Effect of Anluohuaxianwan on the expression of matrix metalloproteinases and their inhibitors in rat liver with fibrosis
10.3760/cma.j.issn.1007-3418.2019.04.006
- VernacularTitle: 安络化纤丸对肝纤维化大鼠肝组织基质金属蛋白酶及其抑制物表达的影响
- Author:
Lin WANG
1
;
Wei LU
1
;
Yuhua GAO
1
;
Xi CAO
1
;
Fei PEI
2
;
Xueen LIU
1
;
Hui ZHUANG
1
Author Information
1. Department of Microbiology and Center of Infectious Diseases, School of Basic Medical Sciences, Peking University Health Science Center, Beijing 100191, China
2. Department of Pathology, School of Basic Medical Sciences, Peking University Health Science Center, Beijing 100191, China
- Publication Type:Journal Article
- Keywords:
Hepatic fibrosis;
Carbon tetrachloride;
Anluohuaxianwan;
Matrix metalloproteinases;
Tissue inhibitor of metalloproteinases
- From:
Chinese Journal of Hepatology
2019;27(4):267-273
- CountryChina
- Language:Chinese
-
Abstract:
Objective:To investigate the effect of anluohuaxianwan (ALHXW) using rat model of carbon tetrachloride (CCl4) induced liver fibrosis on the expression of matrix metalloproteinases (MMPs) and tissue inhibitors of metalloproteinases (TIMPs).
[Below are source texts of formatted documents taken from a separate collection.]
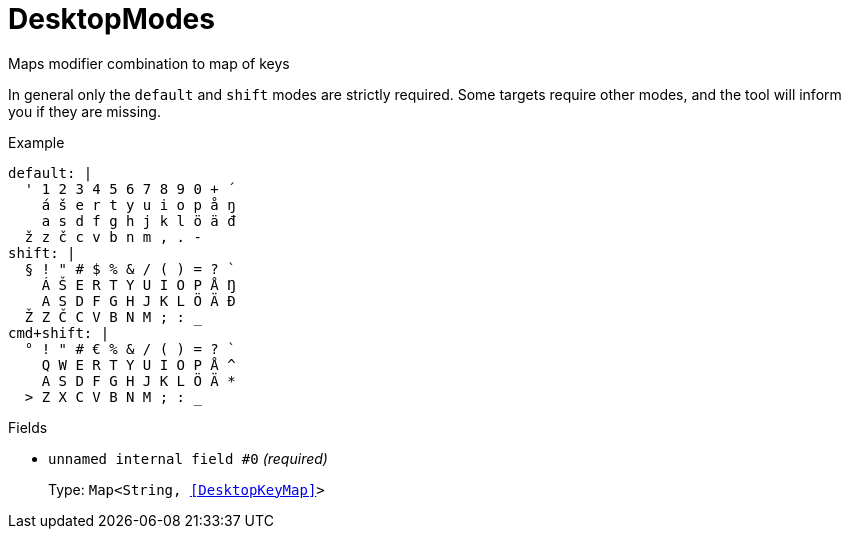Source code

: // Do not edit this file directly!
// It was generated using derive-collect-docs and will be updated automatically.

= DesktopModes

Maps modifier combination to map of keys

In general only the `default` and `shift` modes are strictly required.
Some targets require other modes, and the tool will inform you if they are
missing.


.Example
[source,yaml]
----
default: |
  ' 1 2 3 4 5 6 7 8 9 0 + ´
    á š e r t y u i o p å ŋ
    a s d f g h j k l ö ä đ
  ž z č c v b n m , . -
shift: |
  § ! " # $ % & / ( ) = ? `
    Á Š E R T Y U I O P Å Ŋ
    A S D F G H J K L Ö Ä Đ
  Ž Z Č C V B N M ; : _
cmd+shift: |
  ° ! " # € % & / ( ) = ? `
    Q W E R T Y U I O P Å ^
    A S D F G H J K L Ö Ä *
  > Z X C V B N M ; : _
----

.Fields
* `unnamed internal field #0` _(required)_
+
Type: `Map<String, <<DesktopKeyMap>>>`

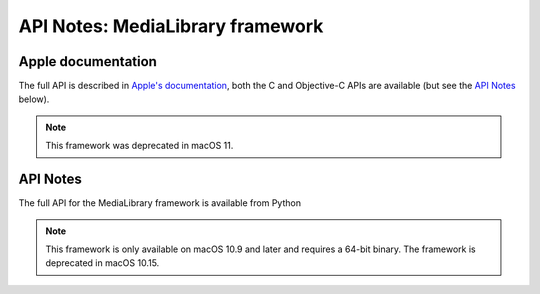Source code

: API Notes: MediaLibrary framework
=================================

Apple documentation
-------------------

The full API is described in `Apple's documentation`__, both
the C and Objective-C APIs are available (but see the `API Notes`_ below).

.. __: https://developer.apple.com/documentation/medialibrary/?preferredLanguage=occ

.. note:: This framework was deprecated in macOS 11.


API Notes
---------

The full API for the MediaLibrary framework is available from Python

.. note::

   This framework is only available on macOS 10.9 and later and requires a 64-bit binary. The framework is deprecated in macOS 10.15.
Methods:Thirty-six male Wistar rats were randomly assigned into control, model and treatment groups. Rats in the model and treatment groups were injected intraperitoneally with 40% CCl4 (2 ml/kg), and the control group were given isotonic saline twice a week for six weeks. Meanwhile, the treatment group were gavaged with ALHXW solution daily (concentration 0.15 g/ml, 9.9 ml/kg) for 6 weeks, while the control and model groups were given isotonic saline once a day for 6 weeks. Serum levels of alanine aminotransferase (ALT) and aspartate aminotransferase (AST) were measured at the end of third and sixth week. At the end of six weeks, liver tissues were harvested for histopathological evaluation and the detection of mRNA and protein expression levels of MMP-2/13 and TIMP-1/2. According to different data, LSD method, parametric (one-way ANOVA) and non-parametric tests (Kruskal-Wallis H-test and Mann-Whitney U test) were used for statistical analysis.
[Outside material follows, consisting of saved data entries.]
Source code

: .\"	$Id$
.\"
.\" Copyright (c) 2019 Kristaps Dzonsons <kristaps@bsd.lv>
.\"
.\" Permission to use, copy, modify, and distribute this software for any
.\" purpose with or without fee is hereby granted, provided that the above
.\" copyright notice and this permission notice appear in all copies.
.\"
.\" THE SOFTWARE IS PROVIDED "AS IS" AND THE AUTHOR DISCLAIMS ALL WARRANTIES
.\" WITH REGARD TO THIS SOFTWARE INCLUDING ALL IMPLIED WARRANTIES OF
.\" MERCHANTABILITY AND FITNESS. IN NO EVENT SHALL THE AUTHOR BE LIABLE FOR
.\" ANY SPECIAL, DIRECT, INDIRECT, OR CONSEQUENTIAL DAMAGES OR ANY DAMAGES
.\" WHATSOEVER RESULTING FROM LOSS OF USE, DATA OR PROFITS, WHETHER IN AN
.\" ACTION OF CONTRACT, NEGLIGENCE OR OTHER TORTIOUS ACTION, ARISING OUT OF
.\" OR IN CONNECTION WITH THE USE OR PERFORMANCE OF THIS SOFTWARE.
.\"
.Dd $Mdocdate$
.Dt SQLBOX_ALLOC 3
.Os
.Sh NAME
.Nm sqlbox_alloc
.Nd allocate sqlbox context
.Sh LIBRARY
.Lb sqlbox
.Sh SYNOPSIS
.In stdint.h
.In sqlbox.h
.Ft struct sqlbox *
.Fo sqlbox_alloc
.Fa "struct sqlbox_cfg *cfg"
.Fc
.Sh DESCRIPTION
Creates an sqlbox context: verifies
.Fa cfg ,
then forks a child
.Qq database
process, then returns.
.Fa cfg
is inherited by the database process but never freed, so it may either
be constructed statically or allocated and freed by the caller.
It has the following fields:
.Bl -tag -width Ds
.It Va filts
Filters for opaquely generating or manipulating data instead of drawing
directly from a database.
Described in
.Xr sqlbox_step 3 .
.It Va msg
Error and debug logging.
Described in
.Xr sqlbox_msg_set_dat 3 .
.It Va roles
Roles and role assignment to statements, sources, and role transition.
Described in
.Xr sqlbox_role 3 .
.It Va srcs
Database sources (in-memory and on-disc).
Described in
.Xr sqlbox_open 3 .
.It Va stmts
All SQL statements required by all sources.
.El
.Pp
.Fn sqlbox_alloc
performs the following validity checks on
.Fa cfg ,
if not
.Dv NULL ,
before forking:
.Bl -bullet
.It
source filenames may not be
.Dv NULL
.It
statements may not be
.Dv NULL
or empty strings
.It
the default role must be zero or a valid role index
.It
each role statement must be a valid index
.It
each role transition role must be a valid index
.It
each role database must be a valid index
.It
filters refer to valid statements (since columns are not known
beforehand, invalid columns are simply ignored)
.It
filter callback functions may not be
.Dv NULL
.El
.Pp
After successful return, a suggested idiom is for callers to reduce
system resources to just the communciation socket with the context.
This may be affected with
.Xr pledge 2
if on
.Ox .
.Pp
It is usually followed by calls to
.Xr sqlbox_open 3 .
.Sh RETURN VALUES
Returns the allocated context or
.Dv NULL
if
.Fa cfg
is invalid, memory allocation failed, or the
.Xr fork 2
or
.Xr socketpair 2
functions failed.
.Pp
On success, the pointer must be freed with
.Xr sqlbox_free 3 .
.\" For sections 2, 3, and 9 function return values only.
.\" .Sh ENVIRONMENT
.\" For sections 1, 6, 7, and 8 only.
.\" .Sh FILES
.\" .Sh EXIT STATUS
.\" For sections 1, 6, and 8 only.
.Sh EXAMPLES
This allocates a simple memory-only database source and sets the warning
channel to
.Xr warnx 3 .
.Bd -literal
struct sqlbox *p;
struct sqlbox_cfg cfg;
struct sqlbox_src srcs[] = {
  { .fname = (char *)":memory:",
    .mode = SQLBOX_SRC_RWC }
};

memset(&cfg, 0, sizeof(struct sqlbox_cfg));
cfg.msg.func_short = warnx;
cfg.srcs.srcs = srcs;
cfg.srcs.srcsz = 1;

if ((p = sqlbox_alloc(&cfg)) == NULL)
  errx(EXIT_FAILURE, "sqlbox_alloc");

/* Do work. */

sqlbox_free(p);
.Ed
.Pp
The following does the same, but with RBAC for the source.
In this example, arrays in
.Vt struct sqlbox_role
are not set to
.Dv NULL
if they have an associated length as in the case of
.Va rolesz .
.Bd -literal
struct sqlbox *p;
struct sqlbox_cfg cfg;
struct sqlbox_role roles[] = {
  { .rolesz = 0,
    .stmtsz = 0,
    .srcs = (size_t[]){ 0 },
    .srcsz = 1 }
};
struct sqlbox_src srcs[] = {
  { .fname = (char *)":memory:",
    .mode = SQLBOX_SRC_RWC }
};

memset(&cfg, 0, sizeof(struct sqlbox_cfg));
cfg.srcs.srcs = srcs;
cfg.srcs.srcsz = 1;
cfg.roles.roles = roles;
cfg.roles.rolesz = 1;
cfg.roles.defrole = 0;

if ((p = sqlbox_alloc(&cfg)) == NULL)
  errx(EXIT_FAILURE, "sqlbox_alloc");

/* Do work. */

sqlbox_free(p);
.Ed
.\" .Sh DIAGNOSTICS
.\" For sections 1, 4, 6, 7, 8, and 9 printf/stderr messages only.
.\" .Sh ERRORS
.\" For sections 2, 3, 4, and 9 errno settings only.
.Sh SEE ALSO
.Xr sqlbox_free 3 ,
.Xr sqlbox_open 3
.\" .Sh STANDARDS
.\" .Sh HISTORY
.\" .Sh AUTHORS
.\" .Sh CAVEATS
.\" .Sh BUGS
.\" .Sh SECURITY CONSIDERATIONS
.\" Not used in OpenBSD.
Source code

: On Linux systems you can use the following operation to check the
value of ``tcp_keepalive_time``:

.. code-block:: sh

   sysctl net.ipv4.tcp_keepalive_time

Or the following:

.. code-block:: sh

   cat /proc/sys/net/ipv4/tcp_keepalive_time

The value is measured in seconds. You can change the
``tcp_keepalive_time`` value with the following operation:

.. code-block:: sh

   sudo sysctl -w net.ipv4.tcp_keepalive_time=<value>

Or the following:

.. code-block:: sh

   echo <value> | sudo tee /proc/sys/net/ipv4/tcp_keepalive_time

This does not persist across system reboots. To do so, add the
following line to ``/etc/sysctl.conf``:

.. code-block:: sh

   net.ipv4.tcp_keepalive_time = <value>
Results:Compared with the model group, ALHXW markedly alleviated liver injury in the treatment group, and thereby improved the general state of rats, liver and spleen morphological characteristics, and ALT and AST levels. Histopathological examination demonstrated that the extent of liver fibrosis was improved (2.75 ± 0.75 vs. 3.55 ± 0.69, P = 0.015) in the treatment group as compared with the model group. The mRNA and protein expression levels of MMP-13 in the treatment group were significantly higher than that of the model group (mRNA: 10.50 ± 7.64 vs. 4.40 ± 2.97, P = 0.029. Protein: 1.15 ± 0.09 vs. 0.78 ± 0.21, P = 0.016), whereas the mRNA and protein expression levels of MMP-2, TIMP-1/2 in the treatment group were significantly lower than that of the model group (mRNA: 4.55 ± 3.29 vs. 7.83 ± 4.19, P = 0.048; 1.66 ± 0.73 vs. 3.69 ± 2.78, P = 0.023; 2.25 ± 1.16 vs. 3.41 ± 1.51, P = 0.049; respectively. Protein: 0.44 ± 0.11 vs. 0.65 ± 0.05, P = 0.03; 0.69 ± 0.06 vs. 1.07 ± 0.21, P = 0.016; 0.46 ± 0.09 vs. 0.81 ± 0.13, P = 0.003; respectively).
Conclusion:ALHXW exerts anti-liver fibrosis effects mainly by improving liver function, inhibiting the activation of hepatic stellate cells, enhancing the expression of MMP-13, and inhibiting the expression of MMP-2 and TIMP-1/2.